B.S.A., Guide to Advancement at p. 43.

 

The spaces for individual requirements are for recording "partials" conveniently on the one document, rather than requiring a separate document.

"If the Scout did not complete all the requirements, the counselor initials those that were fulfilled in the spaces provided on the back of the Applicant’s Record part. This is called a 'partial.'”

Id.

 

No one is authorized to require more without consent of the National Council.  Specifically, save for a determination of a unit leader that a MB cannot, in fact, have been earned, once the card is signed by the Counselor, the MB has been earned for all purposes.

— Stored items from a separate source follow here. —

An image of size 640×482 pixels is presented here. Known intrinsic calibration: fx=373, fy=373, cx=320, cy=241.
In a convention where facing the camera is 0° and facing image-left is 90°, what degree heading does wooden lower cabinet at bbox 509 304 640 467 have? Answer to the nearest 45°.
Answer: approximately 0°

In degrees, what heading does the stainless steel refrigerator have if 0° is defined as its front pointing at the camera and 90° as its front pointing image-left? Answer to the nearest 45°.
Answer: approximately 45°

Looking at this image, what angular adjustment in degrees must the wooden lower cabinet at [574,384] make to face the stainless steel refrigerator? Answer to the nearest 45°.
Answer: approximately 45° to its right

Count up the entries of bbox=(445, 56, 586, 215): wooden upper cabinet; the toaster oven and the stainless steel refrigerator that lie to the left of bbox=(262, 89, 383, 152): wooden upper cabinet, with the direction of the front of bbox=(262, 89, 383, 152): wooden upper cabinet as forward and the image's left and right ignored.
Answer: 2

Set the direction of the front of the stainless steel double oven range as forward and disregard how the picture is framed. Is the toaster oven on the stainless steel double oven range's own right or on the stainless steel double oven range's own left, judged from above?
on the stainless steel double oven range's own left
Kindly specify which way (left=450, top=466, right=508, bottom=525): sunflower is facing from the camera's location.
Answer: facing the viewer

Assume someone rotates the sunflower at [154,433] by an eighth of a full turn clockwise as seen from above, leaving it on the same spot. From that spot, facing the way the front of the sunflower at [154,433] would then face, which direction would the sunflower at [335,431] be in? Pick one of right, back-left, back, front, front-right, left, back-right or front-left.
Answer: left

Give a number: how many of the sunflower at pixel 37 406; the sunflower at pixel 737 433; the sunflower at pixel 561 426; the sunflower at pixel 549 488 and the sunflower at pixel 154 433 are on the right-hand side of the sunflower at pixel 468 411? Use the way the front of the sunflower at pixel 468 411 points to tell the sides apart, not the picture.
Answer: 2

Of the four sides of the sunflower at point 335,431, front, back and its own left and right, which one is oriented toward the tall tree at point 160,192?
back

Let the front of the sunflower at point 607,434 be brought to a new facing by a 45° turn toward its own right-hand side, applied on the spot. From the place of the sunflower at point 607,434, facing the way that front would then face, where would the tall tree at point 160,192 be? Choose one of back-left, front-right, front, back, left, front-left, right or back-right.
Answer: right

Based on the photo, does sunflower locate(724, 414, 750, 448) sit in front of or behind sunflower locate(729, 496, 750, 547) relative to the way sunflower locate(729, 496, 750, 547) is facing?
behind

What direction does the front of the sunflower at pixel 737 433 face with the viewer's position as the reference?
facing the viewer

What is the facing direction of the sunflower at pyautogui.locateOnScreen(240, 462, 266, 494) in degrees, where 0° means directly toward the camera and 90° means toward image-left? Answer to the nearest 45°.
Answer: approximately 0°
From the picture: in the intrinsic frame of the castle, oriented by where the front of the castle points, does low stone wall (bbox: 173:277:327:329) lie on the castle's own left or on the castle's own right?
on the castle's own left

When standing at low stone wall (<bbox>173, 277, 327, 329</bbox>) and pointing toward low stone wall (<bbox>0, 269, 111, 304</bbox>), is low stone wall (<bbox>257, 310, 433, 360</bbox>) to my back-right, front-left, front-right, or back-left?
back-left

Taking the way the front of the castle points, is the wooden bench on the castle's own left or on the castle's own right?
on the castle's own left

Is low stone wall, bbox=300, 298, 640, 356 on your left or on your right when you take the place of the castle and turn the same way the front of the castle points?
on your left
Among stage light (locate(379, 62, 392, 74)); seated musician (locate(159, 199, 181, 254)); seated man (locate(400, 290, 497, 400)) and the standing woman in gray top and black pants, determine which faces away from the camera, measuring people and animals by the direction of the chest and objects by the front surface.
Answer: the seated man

"A Scout who has earned a merit badge from a registered and approved counselor by actually and personally fulfilling the requirements as written will have met the purpose of the merit badge program and the contribution to the aims of Scouting. The badge is his to keep and count toward his advancement."

Id. at p. 52.

 

Now if  someone is will to work at the council or district level, work openly scorned by several on this forum, the Committee member in question might be trained to do her or his job properly instead of inventing invalid personal rules on the fly.

 

 

"Our Scoutmaster was just discussing MB counseling the other day, lamenting on the days when Scoutmasters were automatically counselors for all merit badges.  I'd never heard that before, and my Scoutmaster growing up was never a counselor for every merit badge by default, so I'm not sure the veracity of that statement."

 

Lamenting past policies is of doubtful utility for the present and future unless you are prepared to work to make change.  That also would require scouting outside your unit. 

 

Lamenting a past that never was is even more useless.